_-substitution: defining _ (more examples) | AP Calculus AB | Khan Academy

What we're going to do in this video is get some more practice identifying when to use u-substitution and picking an appropriate u. So, let's say we have the indefinite integral of natural log of X to the 10th power, all of that over X, DX.

Does u-substitution apply, and if so, how would we make that substitution? Well, the key for u-substitution is to see: do I have some function and its derivative? You might immediately recognize that the derivative of natural log of X is equal to 1 over X. To make it a little bit clearer, I could write this as the integral of natural log of X to the 10th power times 1 over X, DX.

Now it's clear we have some function, natural log of X, being raised to the tenth power, but we also have its derivative right over here, 1 over X. So, we could make the substitution; we could say that U is equal to the natural log of X. The reason why I pick natural log of X is because I see something: I see its exact derivative here, or something close to its derivative—in this case, it's its exact derivative.

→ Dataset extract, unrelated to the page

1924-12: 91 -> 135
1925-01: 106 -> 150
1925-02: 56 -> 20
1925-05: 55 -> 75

And so then I could say D u DX is equal to 1 over X, which means that D U is equal to 1 over X DX. And so here you have it; this right over here is d u, and then this right over here is our u. So this nicely simplifies to the integral of U to the 10th power, U to the 10th power D U.

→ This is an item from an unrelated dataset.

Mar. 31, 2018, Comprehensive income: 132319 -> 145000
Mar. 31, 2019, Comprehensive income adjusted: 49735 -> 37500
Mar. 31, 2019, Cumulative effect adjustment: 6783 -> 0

And so you would evaluate what this is, find the antiderivative here, and then you would back substitute the natural log of X for u.

And to actually evaluate this indefinite integral, let's do another one. Let's say that we have the integral of—let's do something interesting here. Let's say the integral of tan(X) DX. Does u-substitution apply here?

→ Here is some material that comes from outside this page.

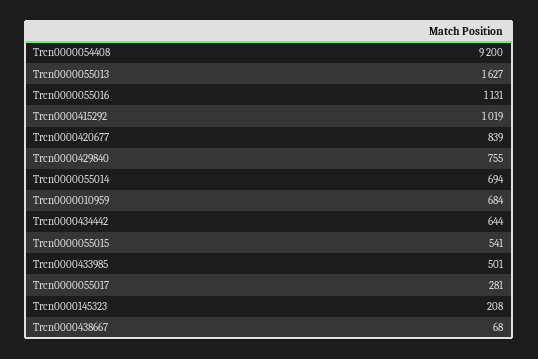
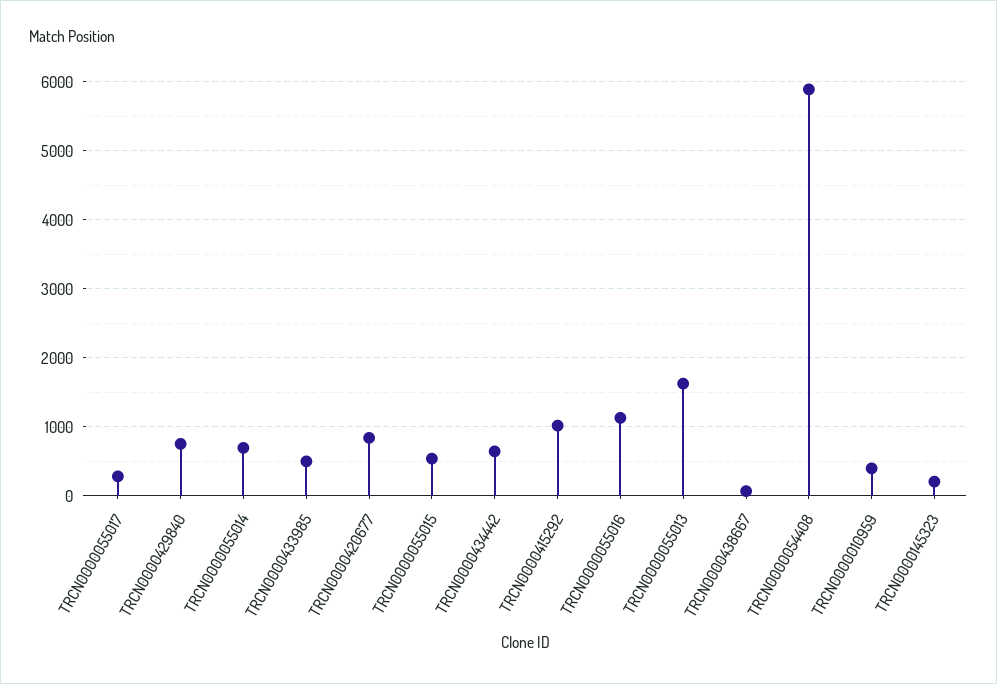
Trcn0000054408: 9200 -> 5900
Trcn0000010959: 684 -> 400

And at first, you might say, well, I just have a tangent of X; where is its derivative? But one interesting thing to do is, well, we could rewrite tangent in terms of sine and cosine. So we could write this as the integral of sine of X over cosine of X DX.

And now you might say, well, where does u-substitution apply here? Well, there's a couple of ways to think about it. You could say the derivative of sine of X is cosine of X, but you're now dividing by the derivative as opposed to multiplying by it. But more interestingly, you could say the derivative of cosine of X is negative sine of X.

We don't have a negative sine of X, but we can do a little bit of engineering. We can multiply by negative one twice. So we could say the negative of the negative sine of X, and I stuck one of them. You could say negative one’s outside of the integral, which comes straight from our integration properties. This is equivalent; I can put a negative on the outside and a negative on the inside so that this is the derivative of cosine of X.

And so now this is interesting; in fact, let me rewrite this. This is going to be equal to negative the negative integral of 1 over cosine of X times negative sine of X DX.

Now, does it jump out at you? What you might be? Well, I have a cosine of X in the denominator, and I have its derivative. So what if I made U equal to cosine of X? U is equal to cosine of X, and then D u DX would be equal to negative sine of X. Or I could say that D U is equal to negative sine of X DX.

And just like that, I have my D u here, and this, of course, is my U. And so my whole thing has now simplified to it's equal to the negative indefinite integral of 1 over U, 1 over U D U, which is a much easier integral to evaluate. And then, once you evaluate this, you back substitute cosine of X for U.